Workers bury the bodies of migrants, who died in a shipwreck off the coast of Khoms, at a communal cemetery in Libya's capital suburb of Tajoura on July 28, 2019.
Libyan authorities buried the bodies of 46 migrants Sunday after they were plucked from the sea after one of the deadliest shipwrecks in the Mediterranean this year.
Rescue workers said on Friday that they had recovered the bodies of 62 migrants from waters off Libya after the overloaded boat went down off the city of Khoms, east of the capital.
Authorities said the bodies of the remaining 16 would be buried later.
Seven migrants rescued from the wreck helped lay their companions to rest.
“We were saved and here we are today to bury 46 of our brothers, children and women,” said Anwar, a young Eritrean survivor.
It is unknown exactly how many were on the boat when it went down around 90 minutes after setting off from Libyan shores on Wednesday evening in a bid to reach Europe.
Survivors said some 400 people were aboard the vessel when it sank, according to Medecins Sans Frontieres.
UN refugee agency chief Filippo Grandi called the wreck “the worst Mediterranean tragedy of this year”.
About 145 people were rescued, according to the International Organisation for Migration, which reported more than 110 missing after the sinking.
Libya, which has been wracked by chaos since the 2011 uprising that killed dictator Muammar Qaddafi, has long been a major transit route for migrants, especially from Sub-Saharan Africa, hoping to reach Europe.
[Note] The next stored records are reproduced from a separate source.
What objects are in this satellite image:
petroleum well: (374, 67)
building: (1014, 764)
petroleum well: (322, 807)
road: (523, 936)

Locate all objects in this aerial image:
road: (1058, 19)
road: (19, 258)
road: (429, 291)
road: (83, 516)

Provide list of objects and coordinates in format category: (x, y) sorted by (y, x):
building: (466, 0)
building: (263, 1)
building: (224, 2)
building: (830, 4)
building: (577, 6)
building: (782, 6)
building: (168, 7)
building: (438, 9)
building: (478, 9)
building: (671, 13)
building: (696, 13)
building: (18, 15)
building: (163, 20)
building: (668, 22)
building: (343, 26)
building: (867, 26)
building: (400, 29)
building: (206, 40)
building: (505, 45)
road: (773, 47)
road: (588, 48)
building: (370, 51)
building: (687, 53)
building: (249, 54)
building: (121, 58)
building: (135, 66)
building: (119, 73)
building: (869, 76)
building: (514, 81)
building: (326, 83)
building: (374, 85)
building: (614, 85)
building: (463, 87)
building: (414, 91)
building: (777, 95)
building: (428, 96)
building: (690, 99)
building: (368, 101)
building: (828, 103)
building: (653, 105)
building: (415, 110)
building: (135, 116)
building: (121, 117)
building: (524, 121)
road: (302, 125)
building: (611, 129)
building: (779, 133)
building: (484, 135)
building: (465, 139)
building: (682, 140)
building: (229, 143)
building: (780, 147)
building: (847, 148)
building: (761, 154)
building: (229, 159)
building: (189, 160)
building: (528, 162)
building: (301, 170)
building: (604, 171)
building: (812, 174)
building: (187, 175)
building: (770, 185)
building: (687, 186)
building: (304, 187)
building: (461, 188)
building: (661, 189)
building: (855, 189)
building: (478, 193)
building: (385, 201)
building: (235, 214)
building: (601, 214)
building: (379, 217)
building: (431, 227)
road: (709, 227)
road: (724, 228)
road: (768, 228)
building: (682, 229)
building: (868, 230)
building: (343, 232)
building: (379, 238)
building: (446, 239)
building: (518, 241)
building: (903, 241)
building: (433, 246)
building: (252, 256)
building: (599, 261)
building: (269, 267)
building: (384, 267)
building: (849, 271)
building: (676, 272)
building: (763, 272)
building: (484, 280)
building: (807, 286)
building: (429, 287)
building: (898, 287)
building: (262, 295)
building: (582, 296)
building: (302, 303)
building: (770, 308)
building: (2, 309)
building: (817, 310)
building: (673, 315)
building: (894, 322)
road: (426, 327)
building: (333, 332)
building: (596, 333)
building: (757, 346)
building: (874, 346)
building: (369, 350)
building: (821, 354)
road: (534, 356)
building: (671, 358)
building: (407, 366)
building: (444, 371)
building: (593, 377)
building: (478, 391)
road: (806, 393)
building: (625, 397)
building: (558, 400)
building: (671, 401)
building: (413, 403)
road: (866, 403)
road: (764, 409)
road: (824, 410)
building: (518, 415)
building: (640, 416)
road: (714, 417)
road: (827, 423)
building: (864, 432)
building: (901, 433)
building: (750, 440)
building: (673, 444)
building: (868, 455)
Authorities on Saturday attempted to transport the bodies to a cemetery in the Tripoli suburb of Tajoura, but fighting in the area forced them to turn back.
They succeeded a day later, finally reaching the small plot of land surrounded by rocks and trees reserved for the bodies of those who died trying to reach Europe by sea.
Many of the graves bear numbers instead of names.
Before the latest shipwreck, the United Nations High Commissioner for Refugees and the IOM said 426 migrants had died in the Mediterranean this year.